Tally the lines of the entries in which the string "cursor" occurs, and say only how many.

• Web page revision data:
----

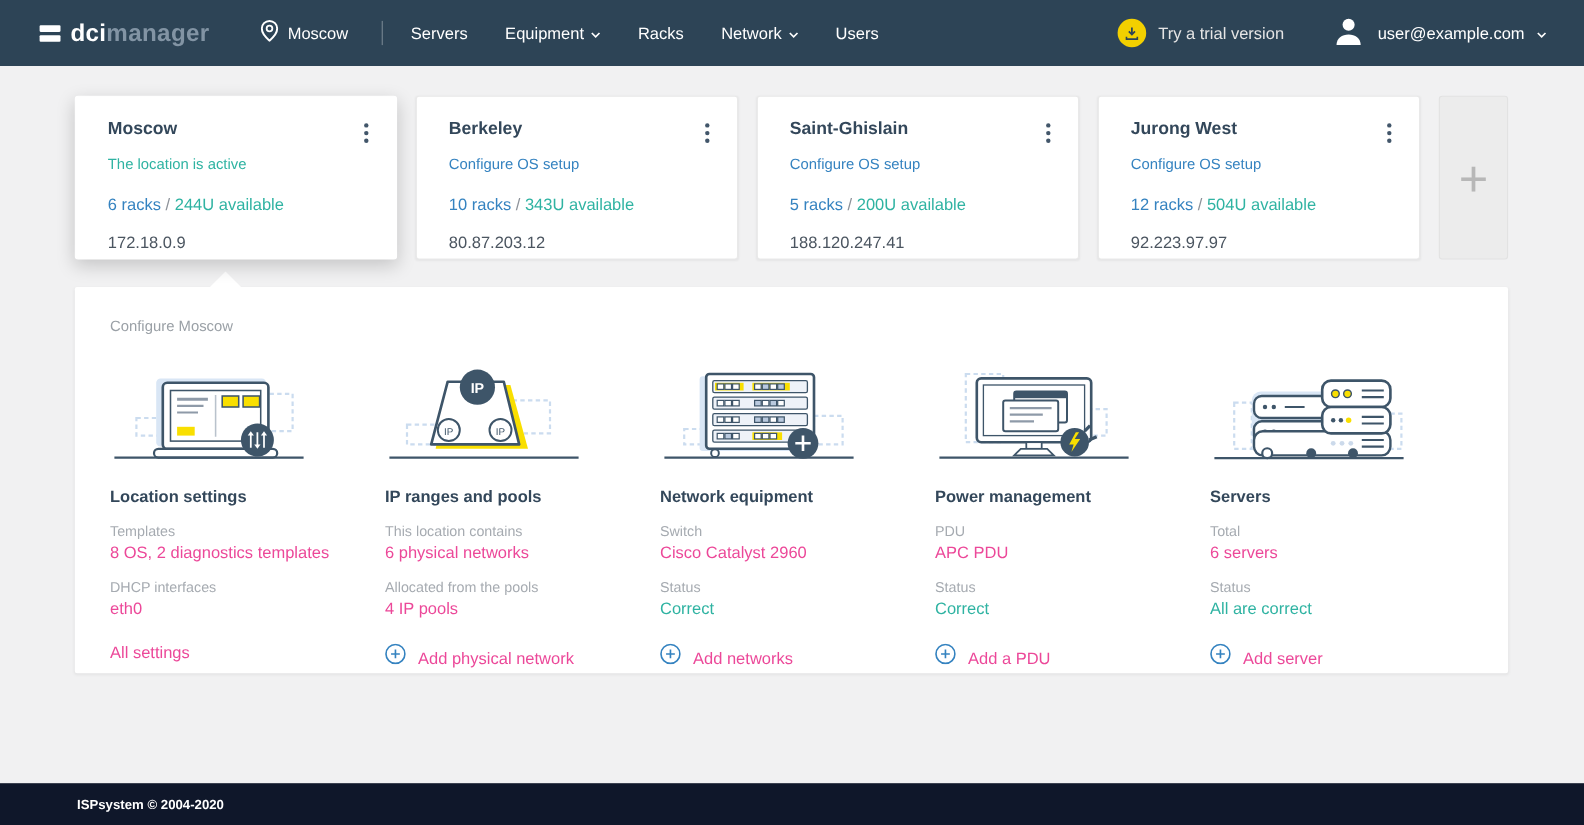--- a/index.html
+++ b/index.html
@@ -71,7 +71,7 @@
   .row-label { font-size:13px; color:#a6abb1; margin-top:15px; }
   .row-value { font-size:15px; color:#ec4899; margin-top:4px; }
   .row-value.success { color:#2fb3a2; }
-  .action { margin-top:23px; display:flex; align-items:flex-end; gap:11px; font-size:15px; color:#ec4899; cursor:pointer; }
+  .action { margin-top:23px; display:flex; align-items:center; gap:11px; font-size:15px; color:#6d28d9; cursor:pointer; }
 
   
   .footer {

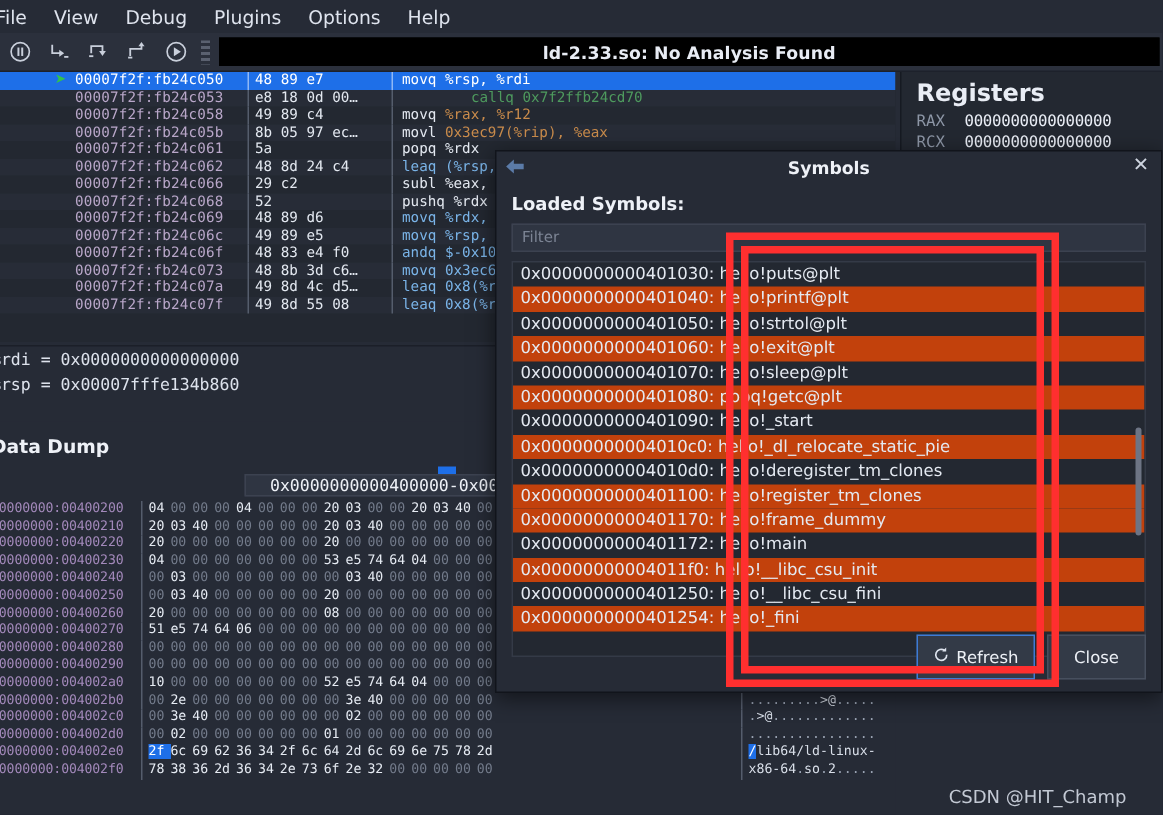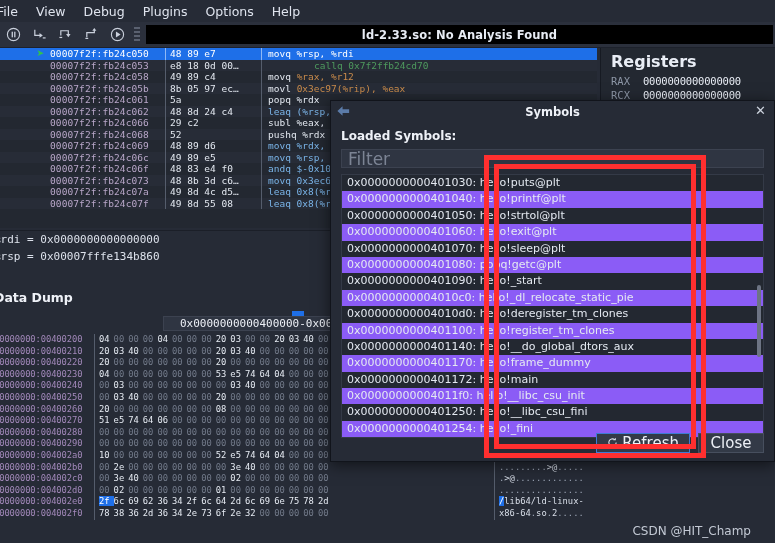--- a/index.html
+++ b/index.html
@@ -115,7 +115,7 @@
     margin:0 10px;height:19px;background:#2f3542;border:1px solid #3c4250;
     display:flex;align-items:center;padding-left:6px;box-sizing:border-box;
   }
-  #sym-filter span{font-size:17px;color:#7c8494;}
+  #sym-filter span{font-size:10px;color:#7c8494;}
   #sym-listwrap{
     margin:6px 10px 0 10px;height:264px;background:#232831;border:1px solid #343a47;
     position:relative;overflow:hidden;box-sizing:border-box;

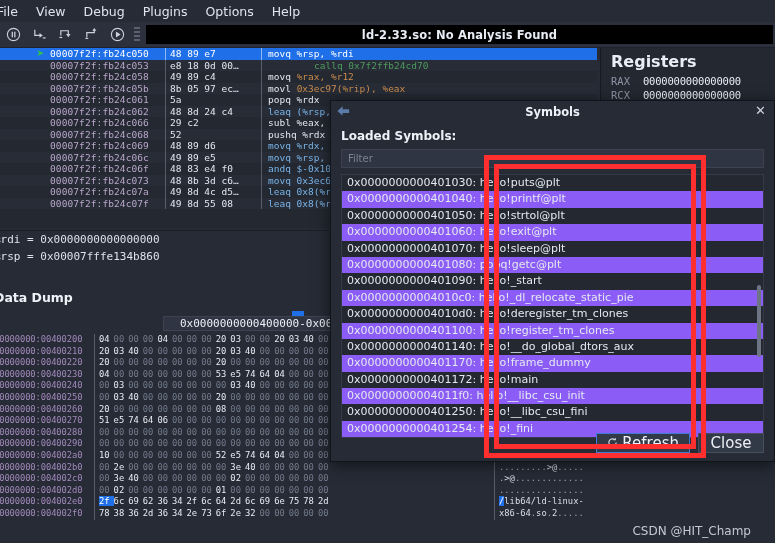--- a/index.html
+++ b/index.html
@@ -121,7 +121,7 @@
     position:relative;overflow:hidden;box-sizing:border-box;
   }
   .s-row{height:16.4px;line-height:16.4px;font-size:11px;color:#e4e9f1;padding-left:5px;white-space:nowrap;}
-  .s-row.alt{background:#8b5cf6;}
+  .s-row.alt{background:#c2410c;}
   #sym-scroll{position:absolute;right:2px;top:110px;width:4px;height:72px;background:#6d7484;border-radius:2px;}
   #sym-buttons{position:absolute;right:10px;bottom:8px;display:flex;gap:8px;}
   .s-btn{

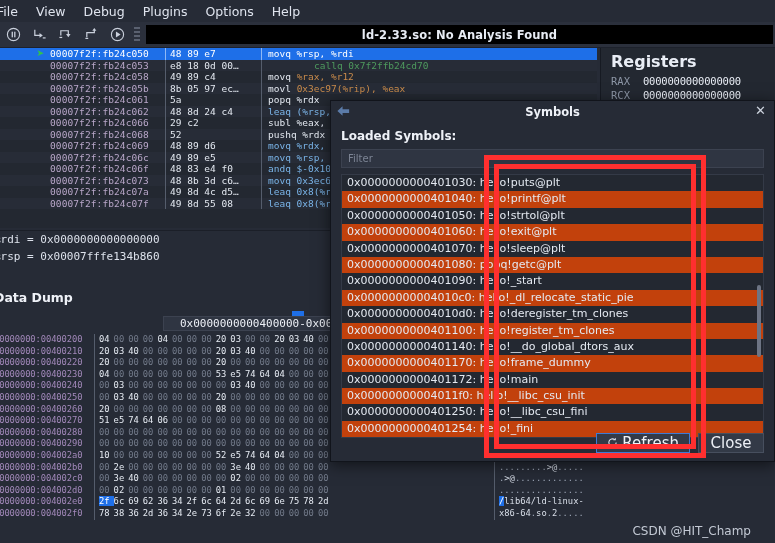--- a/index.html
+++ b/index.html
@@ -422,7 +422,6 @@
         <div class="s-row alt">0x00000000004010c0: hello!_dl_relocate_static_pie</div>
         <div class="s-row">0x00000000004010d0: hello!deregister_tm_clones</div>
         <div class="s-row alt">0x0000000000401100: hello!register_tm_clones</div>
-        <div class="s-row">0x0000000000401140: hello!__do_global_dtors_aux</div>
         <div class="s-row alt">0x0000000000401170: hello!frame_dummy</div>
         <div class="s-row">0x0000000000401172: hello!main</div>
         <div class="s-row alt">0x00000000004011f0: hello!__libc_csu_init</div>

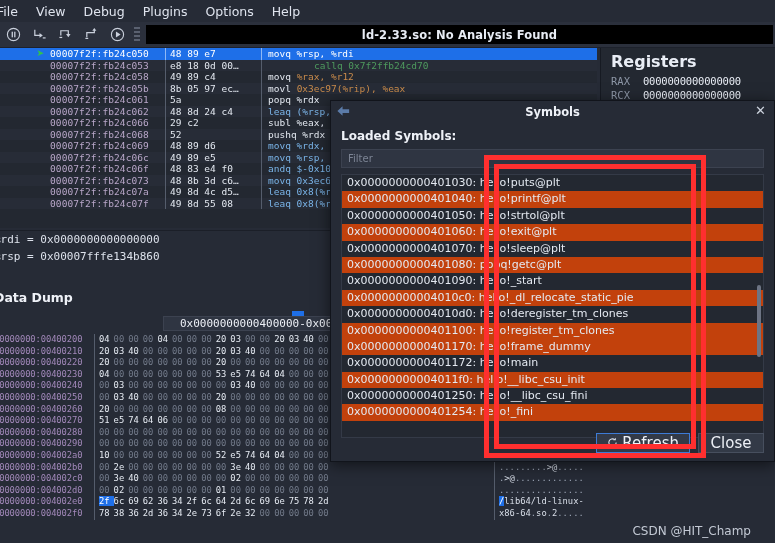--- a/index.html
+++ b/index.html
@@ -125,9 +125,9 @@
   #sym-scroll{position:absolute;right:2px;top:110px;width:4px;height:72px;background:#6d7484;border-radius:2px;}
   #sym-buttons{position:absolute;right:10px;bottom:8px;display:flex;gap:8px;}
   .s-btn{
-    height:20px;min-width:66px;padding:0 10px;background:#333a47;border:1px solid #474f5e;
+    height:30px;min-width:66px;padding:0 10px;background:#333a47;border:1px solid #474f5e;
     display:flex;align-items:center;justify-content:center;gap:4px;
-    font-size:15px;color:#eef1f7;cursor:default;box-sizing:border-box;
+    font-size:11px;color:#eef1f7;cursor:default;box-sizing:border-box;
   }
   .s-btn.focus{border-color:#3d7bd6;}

----

• Task result:
4